The operation above yields a data frame with six metrics across 102 participant days (6 days for 17 participants). The grouping for Month did not add additional groups, as each participant day is already solely in the "Aug/Sep" or "Oct/Nov" group. Next, we will regroup the data by Month and look at a summary table similar to the above, but for more metrics.
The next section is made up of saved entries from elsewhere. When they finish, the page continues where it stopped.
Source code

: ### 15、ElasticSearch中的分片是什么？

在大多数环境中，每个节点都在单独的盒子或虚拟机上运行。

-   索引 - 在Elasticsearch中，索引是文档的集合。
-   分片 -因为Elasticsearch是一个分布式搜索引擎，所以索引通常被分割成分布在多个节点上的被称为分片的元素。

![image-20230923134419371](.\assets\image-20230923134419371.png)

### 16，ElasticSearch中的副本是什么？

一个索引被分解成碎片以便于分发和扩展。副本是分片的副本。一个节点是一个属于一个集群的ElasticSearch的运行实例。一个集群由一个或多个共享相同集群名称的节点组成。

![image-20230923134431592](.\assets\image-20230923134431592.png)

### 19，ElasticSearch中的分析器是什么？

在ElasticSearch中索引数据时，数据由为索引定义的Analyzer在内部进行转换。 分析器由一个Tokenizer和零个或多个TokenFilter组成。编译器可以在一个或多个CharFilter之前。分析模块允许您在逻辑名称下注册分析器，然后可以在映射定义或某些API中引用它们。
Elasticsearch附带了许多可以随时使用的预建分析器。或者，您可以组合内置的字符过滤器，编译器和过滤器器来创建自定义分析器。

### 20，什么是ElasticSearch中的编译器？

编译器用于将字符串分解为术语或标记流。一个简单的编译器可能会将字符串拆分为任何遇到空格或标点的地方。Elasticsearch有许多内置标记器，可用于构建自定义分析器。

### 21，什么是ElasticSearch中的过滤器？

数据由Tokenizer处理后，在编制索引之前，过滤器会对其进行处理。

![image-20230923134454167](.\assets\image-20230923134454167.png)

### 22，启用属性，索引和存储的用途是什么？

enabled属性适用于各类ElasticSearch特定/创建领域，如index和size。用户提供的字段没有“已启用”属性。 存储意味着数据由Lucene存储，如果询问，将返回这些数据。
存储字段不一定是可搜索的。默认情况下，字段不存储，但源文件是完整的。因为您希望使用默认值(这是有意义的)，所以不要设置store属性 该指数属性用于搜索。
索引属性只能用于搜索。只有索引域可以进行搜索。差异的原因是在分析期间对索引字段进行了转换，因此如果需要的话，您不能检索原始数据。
metrics <- metrics %>% group_by(Month) %>% select(-Id, -wDay)

#Table output
metrics %>% 
  tbl_summary(by = Month,
              statistic = list(all_continuous() ~ "{mean} (±{sd})"),
              digits = list(
                c(
                  mean_timing_above_250, first_timing_above_250, 
                  last_timing_above_250, duration_above_250
                  ) ~ style_time),
              label = list(
                mean_timing_above_250 = 
                  "mean timing above 250 lx mel EDI (HH:MM)",
                first_timing_above_250 = 
                  "first time above 250 lx mel EDI (HH:MM)",
                last_timing_above_250 = 
                  "last time above 250 lx mel EDI (HH:MM)",
                duration_above_250 = "duration above 250 lx mel EDI (HH:MM)",
                average_MEDI = "average mel EDI (lx)",
                light_exposure = "light exposure (lx·h)"
                )
              )
Characteristic Aug/Sep
N = 65
1
Oct/Nov
N = 37
1
mean timing above 250 lx mel EDI (HH:MM) 13:39 (±01:43) 14:03 (±01:41)
first time above 250 lx mel EDI (HH:MM) 08:48 (±02:26) 10:14 (±02:20)
last time above 250 lx mel EDI (HH:MM) 19:09 (±02:20) 18:21 (±02:26)
duration above 250 lx mel EDI (HH:MM) 04:19 (±02:57) 02:02 (±01:32)
average mel EDI (lx) 535 (±505) 234 (±276)
light exposure (lx·h) 12,846 (±12,122) 5,618 (±6,612)
1 Mean (±SD)

And that is all you need to work with metrics in LightLogR. Be sure to look at the documentation for each function to understand the parameters and outputs and at the reference section to get an overview of all available metrics.